Risks And The Way Ahead For OpenAI’s Sora On iOS
Rapid adoption invites scrutiny. Anticipate continued debate around deepfakes, consent and provenance, in conjunction with pressure toward watermarking and detectable metadata. Industry groups and civil society organizations have pushed for standard ways of verifying the authenticity of content; Sora’s heft will gauge how fast such measures can go from principle to product.

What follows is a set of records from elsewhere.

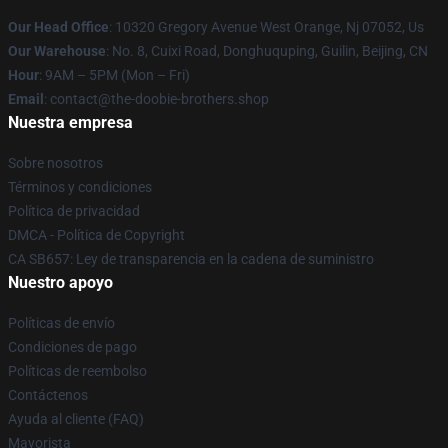
Our Head Office
: 10320 Gregory Avenue West Orange, Nj 07052, Us
Our Warehouse
: No. 8, Cuixi Road, Donghuquping, Guilin, Beijing, CN
Hour
: 9AM – 5PM (Mon – Fri)
Email
: contact@the-doobie-brothers.shop
Nuestra empresa
Sobre nosotros
Términos y condiciones
Política de privacidad
DMCA - Política de Copyright
CA SB657: Ley de transparencia en la cadena de suministro
Nuestro apoyo
Políticas de envío
Condiciones de pago
Políticas de reembolso
Contáctenos
Ayuda al cliente (FAQ)
Mayorista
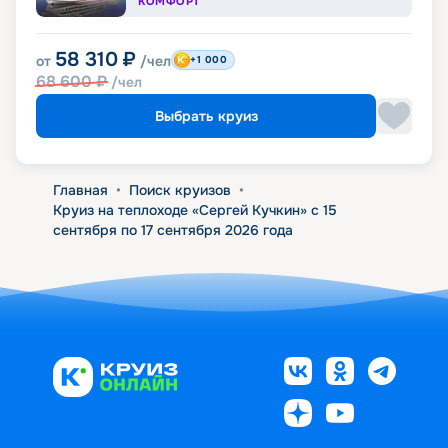
КОМФОРТ
58 310
₽
от
/чел
+1 000
68 600
₽
/чел
Выбрать круиз
Главная
•
Поиск круизов
•
Круиз на теплоходе «Сергей Кучкин» с 15
сентября по 17 сентября 2026 года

On the business side, the questions that matter are echoes of previous AI waves: Can OpenAI translate its downloads into paid usage without defanging its growth? Will mobile policies around AI-generated media clamp down? And how might rivals respond — by siting video features in their own digital assistants or launching standalone creative apps of their own?
Already, the signal is clear. To judge by first-week iOS demand, Sora has joined ChatGPT in that rare stratum of AI apps that break out of the tech echo chamber and into the mainstream. Matching that download drumbeat is one thing; it’s another to turn all that momentum into durable, responsible engagement.